Fixing Access to model meta-llama/Meta-Llama-3.1-8B-Instruct is restricted.

How To Fix : Access to model meta-llama/Meta-Llama-3.1-8B-Instruct is restricted. You must be authenticated to access it.

In this post I will try to cover what all went wrong while running that bare minimum sample code from the model page and hopefully how to fix it. Meta-Llama-3.1-8B-Instruct is one of the models that is not accessible directly via the Hugging Face model hub. This will be your initial error if you try to access the model without any approval.

requests.exceptions.HTTPError: 401 Client Error: Unauthorized for url:
https://huggingface.co/meta-llama/Meta-Llama-3.1-8B-Instruct/resolve/main/config.json

Fill out that form on the model page and once approved(you will get a email) you should be able to access it. But at this point you might forget that you do need a hugging face access token to verify that it is infact you who is trying to access the model.

Well that is what I forgot once I was approved and kept getting the error in the title, took a min to remember that I do need to authenticate to access the model. Just a reminder to myself and others who might forget this.

Let's Fix It

Following are steps to create your own access token considering you have an account on Hugging Face:

  • Go to your profile on Hugging Face and click on the settings tab. You will see a section called Access Tokens.
  • Click on the Create New Token button. It will ask you to enter a name for the token.
  • There are lot of permissions you can give to the token, but going with "Read access to contents of all public gated repos you can access" is enough for now.
  • Once you click on the Create button, you will see a token generated.
  • Copy the token and use it in the code to access the model.
import transformers
import torch

token = "hf_my_token"

model_id = "meta-llama/Meta-Llama-3.1-8B-Instruct"
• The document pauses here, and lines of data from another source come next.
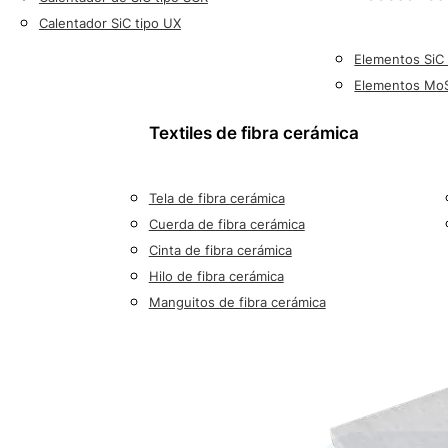
Calentador SiC tipo UX
Elementos SiC
Elementos MoS
a
Textiles de fibra cerámica
Tela de fibra cerámica
Cuerda de fibra cerámica
Cinta de fibra cerámica
Hilo de fibra cerámica
Manguitos de fibra cerámica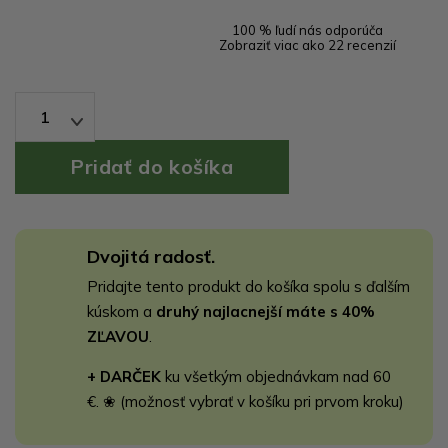
100 % ľudí nás odporúča
Zobraziť viac ako 22 recenzií
1
Dvojitá radosť.
Pridajte tento produkt do košíka spolu s ďalším
kúskom a
druhý najlacnejší máte s 40%
ZĽAVOU
.
+ DARČEK
ku všetkým objednávkam nad 60
€. ❀ (možnosť vybrať v košíku pri prvom kroku)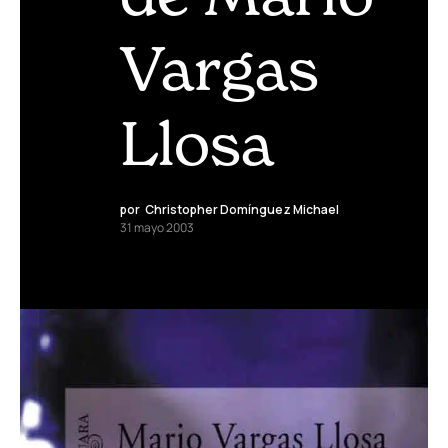
Vargas
Llosa
por
Christopher Domínguez Michael
31 mayo 2003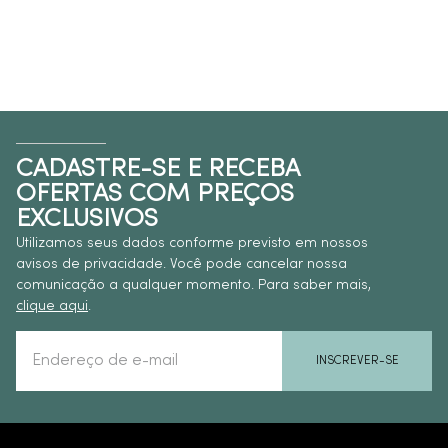
CADASTRE-SE E RECEBA
OFERTAS COM PREÇOS
EXCLUSIVOS
Utilizamos seus dados conforme previsto em nossos
avisos de privacidade. Você pode cancelar nossa
comunicação a qualquer momento. Para saber mais,
clique aqui
.
INSCREVER-SE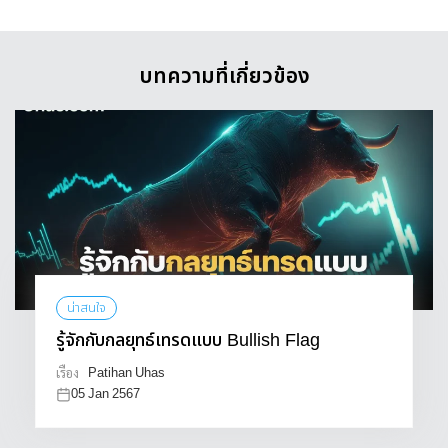
บทความที่เกี่ยวข้อง
น่าสนใจ
รู้จักกับกลยุทธ์เทรดแบบ Bullish Flag
Patihan Uhas
เรื่อง
05 Jan 2567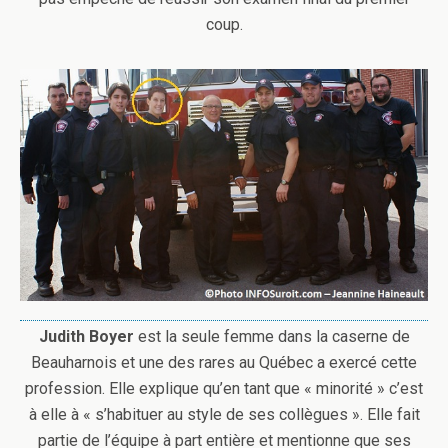
coup.
Judith Boyer
est la seule femme dans la caserne de
Beauharnois et une des rares au Québec a exercé cette
profession. Elle explique qu’en tant que « minorité » c’est
à elle à « s’habituer au style de ses collègues ». Elle fait
partie de l’équipe à part entière et mentionne que ses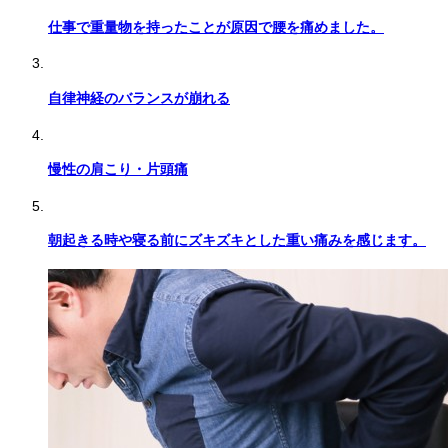
仕事で重量物を持ったことが原因で腰を痛めました。
自律神経のバランスが崩れる
慢性の肩こり・片頭痛
朝起きる時や寝る前にズキズキとした重い痛みを感じます。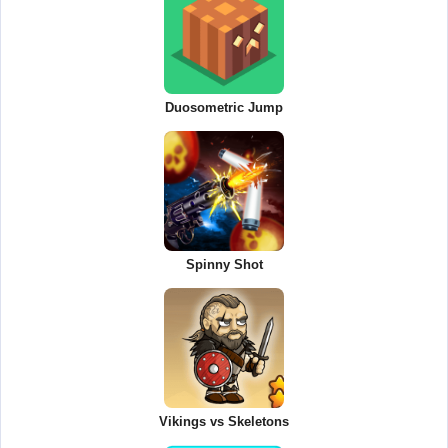
Duosometric Jump
Spinny Shot
Vikings vs Skeletons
pipeline = transformers.pipeline(
    "text-generation",
    model=model_id,
    model_kwargs={"torch_dtype": torch.bfloat16},
    device_map="auto",
    token=token,
)

messages = [
    {
        "role": "system",
        "content": "You are a pirate chatbot who always responds in pirate speak!",
    },
    {"role": "user", "content": "Who are you?"},
]

outputs = pipeline(
    messages,
    max_new_tokens=256,
)
print(outputs[0]["generated_text"][-1])

Side Note

You might get following error while running above code:

ImportError: Using `low_cpu_mem_usage=True` or a `device_map` requires Accelerate: `pip install accelerate`

A simple pip install accelerate should fix this issue.

And that is the long story of running a simple code from a model page.